Plaisante en tous points, surtout quand l’autrice nous offre de belles descriptions. Comme ici, à l’occasion d’une virée professionnelle dans la Creuse :
« La départementale sinuait entre collines, champs et forêts. Capestan, le nez au vent, découvrait ce que le terme d’automne pouvait recouvrir comme réalité. Fini l’unité chromatique des villes ou le vert infini des sapins de montagne, ici la nature faisait valser ses couleurs. Les chênes en rouge et orangé, les châtaigniers en brun, les hêtres éclatant de jaune : chaque espèce accordait sa réponse à octobre. Le vert des prairies parachevait ce camaïeu tout droit sorti d’un fantasme écolo. Pas un bruit, pas un gris, et partout une odeur de naissance du monde. Un air franc et plein, qui nettoyait chaque cellule d’un coup et montait au cerveau encrassé du citadin ».

de l'humour plein les pages

Quelques petites phrases bien roulées, bien senties et pleines d’humour, ont pour moi valeur d’aphorismes. Ainsi sur la poisse, sujet qui me concerne de près et me fait bien rigoler (jaune) : « Les fous jouent avec la mort, pas avec la poisse. La poisse vous promet le pire : la maladie, la ruine, l’accident, pour vous, vos proches, à petit feu et sans gloire. La poisse gangrène là où on ne l’attend pas ».
Pour « la forme » justement, un tout petit bémol quand même : l’ensemble est parfois un peu longuet et redondant. Bon, c’est juste pour dire…

Mon regard sur le livre. Que du positif. Dans ce premier opus ce n’est certes pas l’enquête qui prime, raison pour laquelle j’en parle si peu, mais la présentation de toute l’équipe et la cohésion entre ses membres, aussi disparates et déjantés que possible. Il faut dire que leur commissaire Anne Capestan s’y attache petit à petit, les observe à leur insu et finit par souhaiter une entente et une solidarité vraies dans l’équipe. Un peu comme celle du commissaire Grenouille (oups, le commissaire Merhlicht) dans la série policière de Nicolas Lebel, très hétérogène elle aussi au départ et que je vous conseille vivement.

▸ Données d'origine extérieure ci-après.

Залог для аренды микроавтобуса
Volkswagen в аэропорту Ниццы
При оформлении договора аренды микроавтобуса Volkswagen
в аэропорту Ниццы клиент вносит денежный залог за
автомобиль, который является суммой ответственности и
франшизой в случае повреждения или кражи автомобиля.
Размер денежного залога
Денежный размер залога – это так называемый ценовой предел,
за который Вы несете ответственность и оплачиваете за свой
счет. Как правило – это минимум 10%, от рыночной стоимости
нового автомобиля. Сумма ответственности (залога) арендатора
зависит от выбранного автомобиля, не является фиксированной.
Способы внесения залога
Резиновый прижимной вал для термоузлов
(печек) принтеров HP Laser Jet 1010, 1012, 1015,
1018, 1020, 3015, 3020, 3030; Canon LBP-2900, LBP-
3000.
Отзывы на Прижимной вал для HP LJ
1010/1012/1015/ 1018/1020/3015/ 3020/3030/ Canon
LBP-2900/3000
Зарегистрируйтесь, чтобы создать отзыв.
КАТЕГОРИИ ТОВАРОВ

Quand elle les sent un peu moins concernés par le travail, elle fait tout pour leur remonter le moral et les inciter à se remotiver. Leur disant, alors qu’elle les entend se plaindre des conditions de travail notamment : « Sauf qu’aujourd’hui, justement, la paperasse qui prend 70 % du boulot : fini. Les rondes de nuit, les corvées de cimetière, les camés qui tapissent les toilettes du commissariat : fini. On est libres de faire le métier tel qu’on le rêvait quand on s’est engagés. On enquête sans pression, sans procédure à remplir, sans comptes à rendre. Alors, on profite au lieu de geindre comme des ados privés de boum. On appartient toujours à la Police judiciaire, on forme juste une branche à part. Une chance pareille, il n’en passera pas deux ».

Certains sujets sociétaux importants ont également toute leur place dans les pages, je pense en particulier à la discrimination sexuelle au sein de la police, mais je vous laisse découvrir les autres…

Je dirai pour finir que je me suis bien amusée à suivre les histoires de ces sympathiques Poulets grillés et les péripéties de leurs enquêtes. J’ai pensé à Marie-Sabine Roger pour la bienveillance de l’autrice et à Nicolas Lebel pour la « fantocherie » des personnages et la bienveillance aussi. Sûr que je suivrai leurs autres aventures, deux sont déjà dans mes « starting-reads ». Entre deux gros folios lourds pour les mains et les neurones, mais pas seulement. Cette autrice, que je viens de découvrir grâce à Cunégonde qui écrit dans ces pages, peut se dévorer en tout lieu et en toutes circonstances. Avec bonheur.

ALORS, A QUOI CA SERT DE LIRE ? Ici, simplement à se distraire sans s’abêtir. Entre deux bons gros pavés.